● **PROBLEM TO SOLVE**
Search the listing for the word "needed" and return each line that contains it.

● **SUPPLIED MATERIAL**
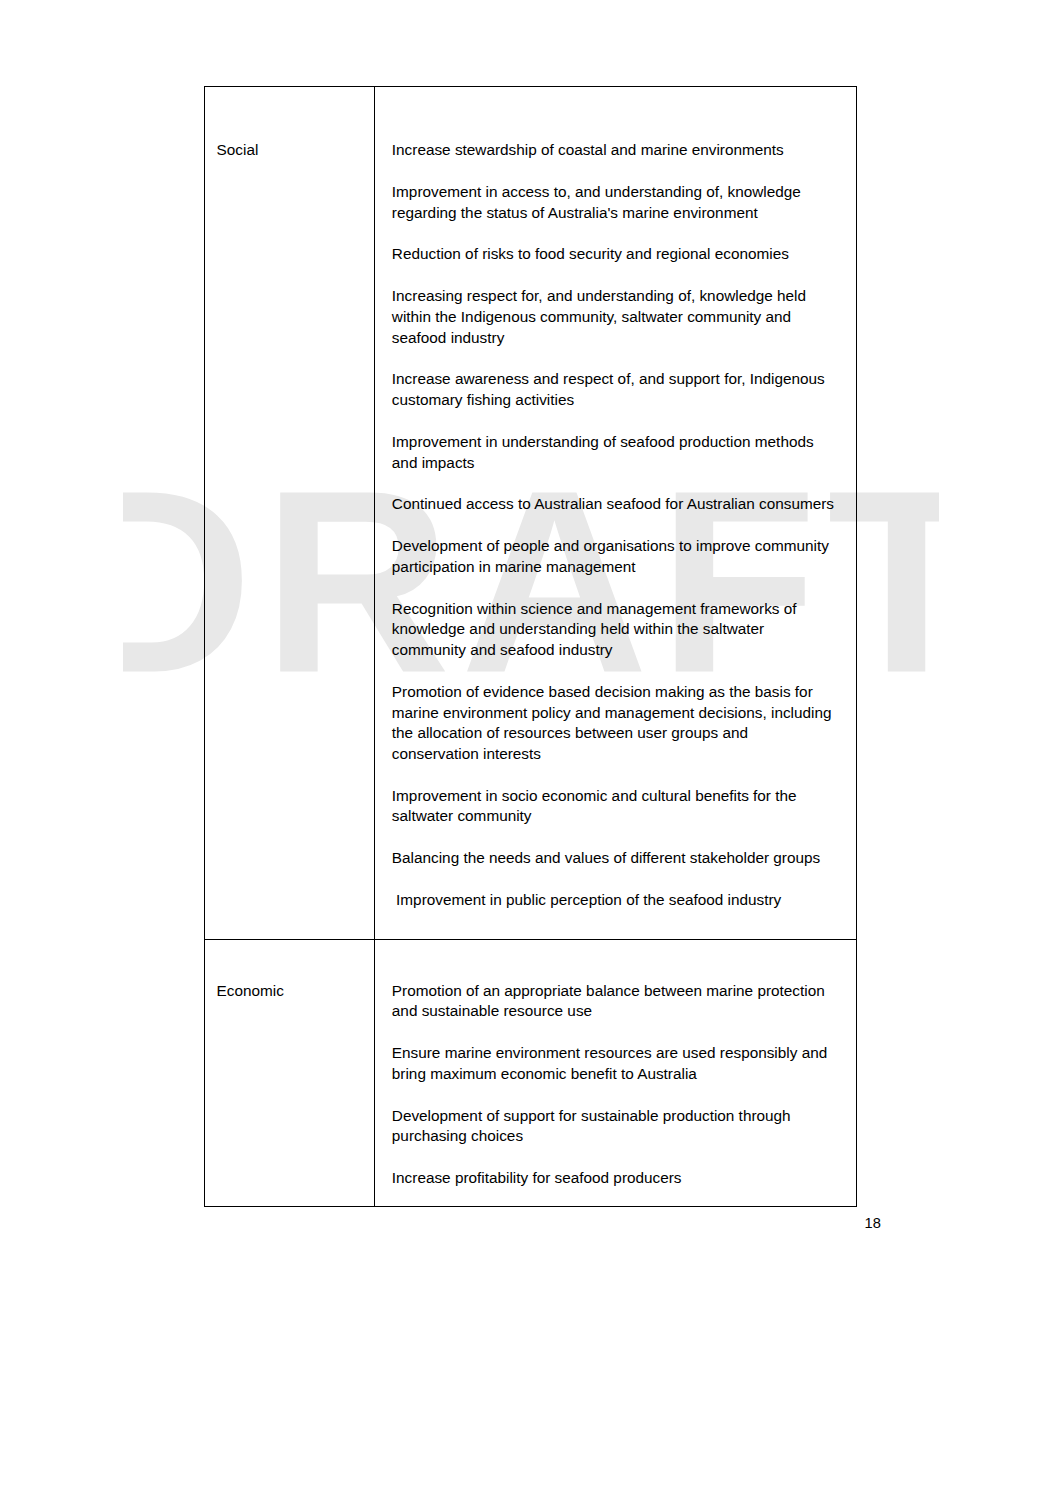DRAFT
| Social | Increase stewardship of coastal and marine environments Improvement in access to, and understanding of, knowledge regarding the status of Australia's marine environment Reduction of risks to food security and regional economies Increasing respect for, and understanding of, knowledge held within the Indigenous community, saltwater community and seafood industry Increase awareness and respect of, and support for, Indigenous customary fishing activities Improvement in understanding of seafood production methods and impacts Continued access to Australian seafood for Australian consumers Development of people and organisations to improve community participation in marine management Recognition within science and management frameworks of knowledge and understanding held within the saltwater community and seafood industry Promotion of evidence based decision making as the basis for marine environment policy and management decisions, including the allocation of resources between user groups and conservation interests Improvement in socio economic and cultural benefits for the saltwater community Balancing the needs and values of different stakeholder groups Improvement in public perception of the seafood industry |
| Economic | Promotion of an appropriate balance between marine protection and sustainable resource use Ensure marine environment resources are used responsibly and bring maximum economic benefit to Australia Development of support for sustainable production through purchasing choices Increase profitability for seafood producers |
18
* * *
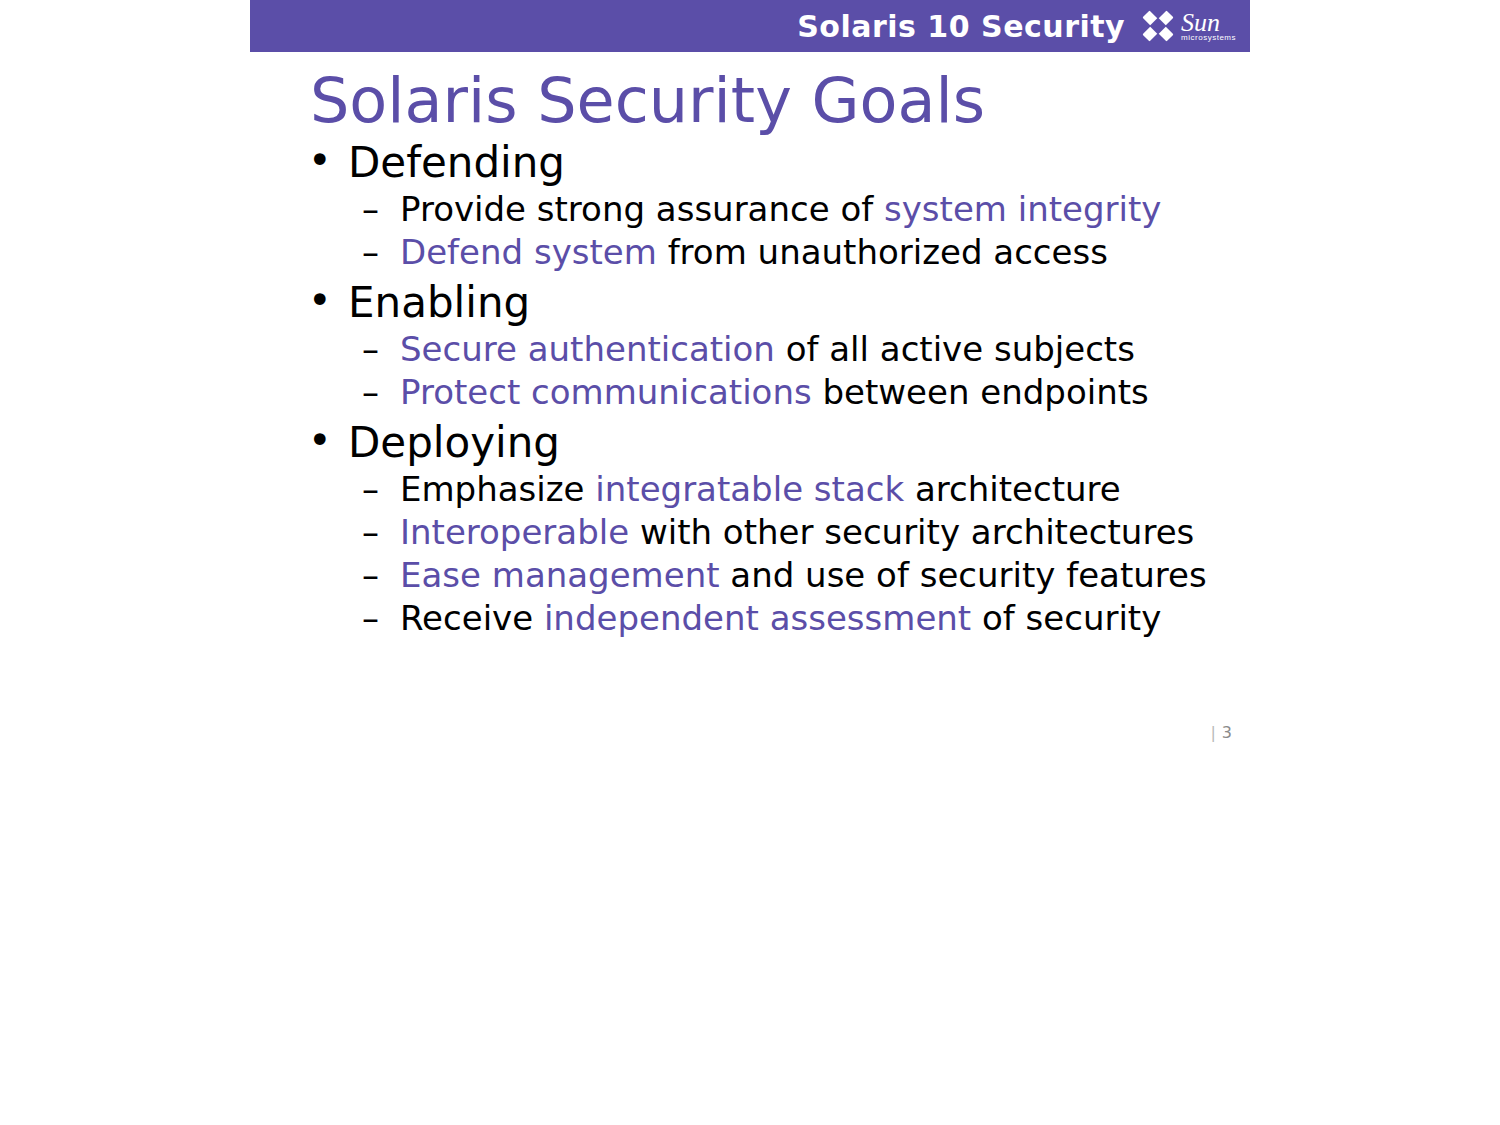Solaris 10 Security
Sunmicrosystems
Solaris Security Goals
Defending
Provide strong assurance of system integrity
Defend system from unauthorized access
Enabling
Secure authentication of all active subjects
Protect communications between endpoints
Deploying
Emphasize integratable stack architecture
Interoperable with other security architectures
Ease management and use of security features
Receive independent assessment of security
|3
==
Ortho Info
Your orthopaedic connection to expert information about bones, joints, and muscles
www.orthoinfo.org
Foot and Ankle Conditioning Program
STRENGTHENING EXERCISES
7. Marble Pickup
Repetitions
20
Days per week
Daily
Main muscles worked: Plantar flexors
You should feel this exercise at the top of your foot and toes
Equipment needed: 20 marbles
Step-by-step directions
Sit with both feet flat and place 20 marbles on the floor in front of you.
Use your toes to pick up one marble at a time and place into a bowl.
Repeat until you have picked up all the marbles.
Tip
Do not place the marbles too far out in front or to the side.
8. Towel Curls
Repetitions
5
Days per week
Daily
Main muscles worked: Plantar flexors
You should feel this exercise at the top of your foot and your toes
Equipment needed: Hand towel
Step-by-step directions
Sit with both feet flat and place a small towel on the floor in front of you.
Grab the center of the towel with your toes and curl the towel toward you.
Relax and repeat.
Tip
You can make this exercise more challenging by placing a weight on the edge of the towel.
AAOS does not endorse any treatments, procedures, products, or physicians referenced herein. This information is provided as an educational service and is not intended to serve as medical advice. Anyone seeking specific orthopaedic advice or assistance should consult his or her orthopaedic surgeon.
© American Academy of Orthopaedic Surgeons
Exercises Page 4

● **ANSWER FOR THE TASK**
Equipment needed: 20 marbles
Equipment needed: Hand towel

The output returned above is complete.